Я пришел домой, рассказал обо всем матери, а потом заявил, что не собираюсь выполнять эту чепуху. Она стала плакать и кричать, что если меня отчислят из такого престижного, а, главное, бесплатного лицея, я закончу свою жизнь на помойке. И еще кое-что она прибавила: «как ты собираешься в будущем найти себе хорошую работу, если не хочешь подчиняться тем, кто стоит над тобой?», — а потом побежала в магазин, купила мне этот пиджак и следующего дня заставила надеть. Сидел он плохо, и был, положа руку на сердце, отвратителен, да еще к тому же я чувствовал себя так, будто у меня украли индивидуальность. Дня через два пришлось идти его менять. Но зато я «выполнил директорский указ в срок и не взбунтовался».

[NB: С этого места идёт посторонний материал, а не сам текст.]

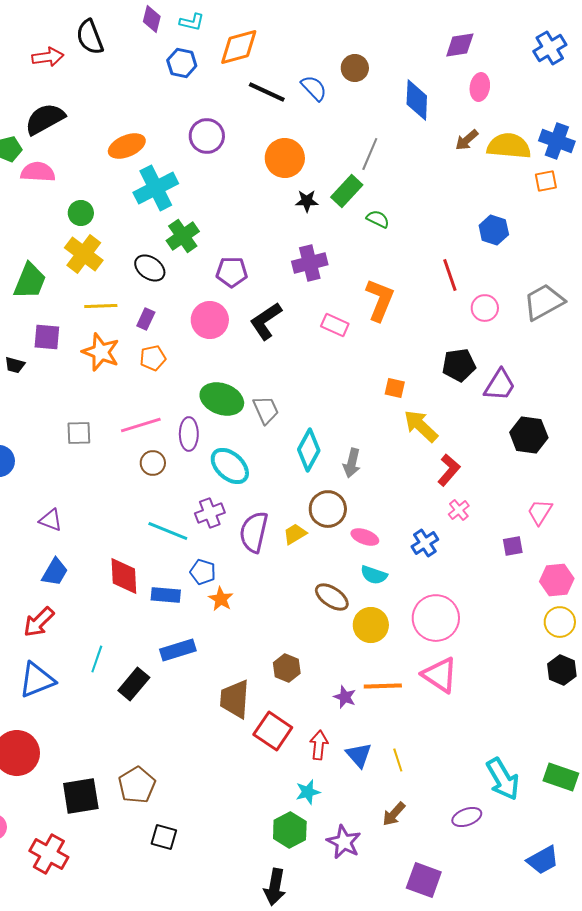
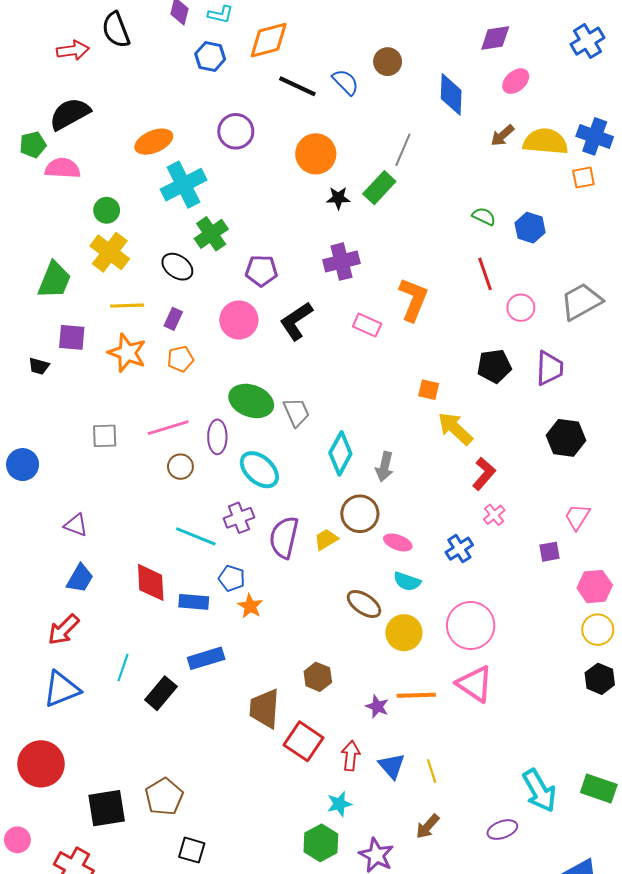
pink ellipse: (480, 87) -> (516, 81), turned 40
green semicircle: (378, 219) -> (484, 216), moved
purple trapezoid: (500, 385) -> (550, 368), moved, turned -30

Мы еще долго спорили, но потом все же помирились.
Мать часто говорила мне:
— Я хочу, чтобы у тебя всегда все было хорошо, — а потом гладила по голове и понятия не имела, что лет через пять я буду презирать ее за эти слова.
«Хорошо учиться, найти себе «денежную специальность» и как сыр в масле кататься».
Я не хотел, чтобы у меня «всегда все было хорошо».
Ровно таким же образом мы ссорились из-за огромного количества других вещей, и когда ей удавалось подчинить меня, она за последние деньги покупала мне сладости. Тогда я теплел, а вскоре и вовсе начинал испытывать стыд за свои сомнения в том, что лучше нее нет на свете. Впрочем, длилось это, как правило, очень недолго — уж слишком разными людьми мы были.